◆ **DATA TO EXAMINE**:
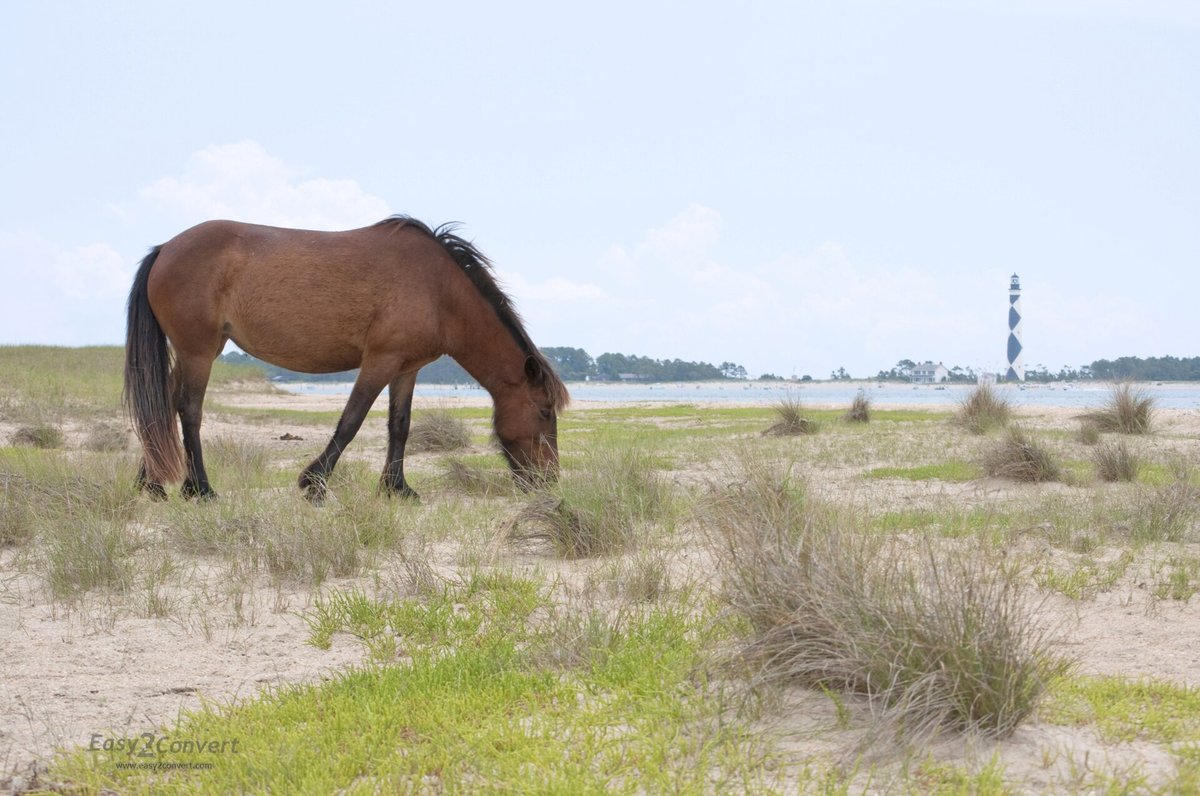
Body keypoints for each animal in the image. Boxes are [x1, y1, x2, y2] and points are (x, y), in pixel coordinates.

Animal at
* * *
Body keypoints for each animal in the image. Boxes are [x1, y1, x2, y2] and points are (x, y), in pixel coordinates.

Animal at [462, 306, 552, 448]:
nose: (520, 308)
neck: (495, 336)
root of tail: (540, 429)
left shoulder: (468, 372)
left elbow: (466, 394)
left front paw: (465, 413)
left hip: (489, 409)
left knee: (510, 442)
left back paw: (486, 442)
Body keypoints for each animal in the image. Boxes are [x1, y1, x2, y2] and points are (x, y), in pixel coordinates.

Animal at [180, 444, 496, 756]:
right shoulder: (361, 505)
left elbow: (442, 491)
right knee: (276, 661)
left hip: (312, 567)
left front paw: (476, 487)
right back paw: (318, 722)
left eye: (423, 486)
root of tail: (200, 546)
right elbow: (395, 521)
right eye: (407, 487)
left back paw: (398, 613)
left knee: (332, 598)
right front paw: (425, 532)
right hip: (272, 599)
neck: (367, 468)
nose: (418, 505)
--
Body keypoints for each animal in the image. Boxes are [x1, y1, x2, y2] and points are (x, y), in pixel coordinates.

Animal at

◆ **EXERCISE BRIEF**:
What are the lines above, starting at the one with "left eye: (423, 486)" and ending at the one with "nose: (418, 505)"? Give them again exactly, and only them.

◆ **EXERCISE RESPONSE**:
left eye: (423, 486)
root of tail: (200, 546)
right elbow: (395, 521)
right eye: (407, 487)
left back paw: (398, 613)
left knee: (332, 598)
right front paw: (425, 532)
right hip: (272, 599)
neck: (367, 468)
nose: (418, 505)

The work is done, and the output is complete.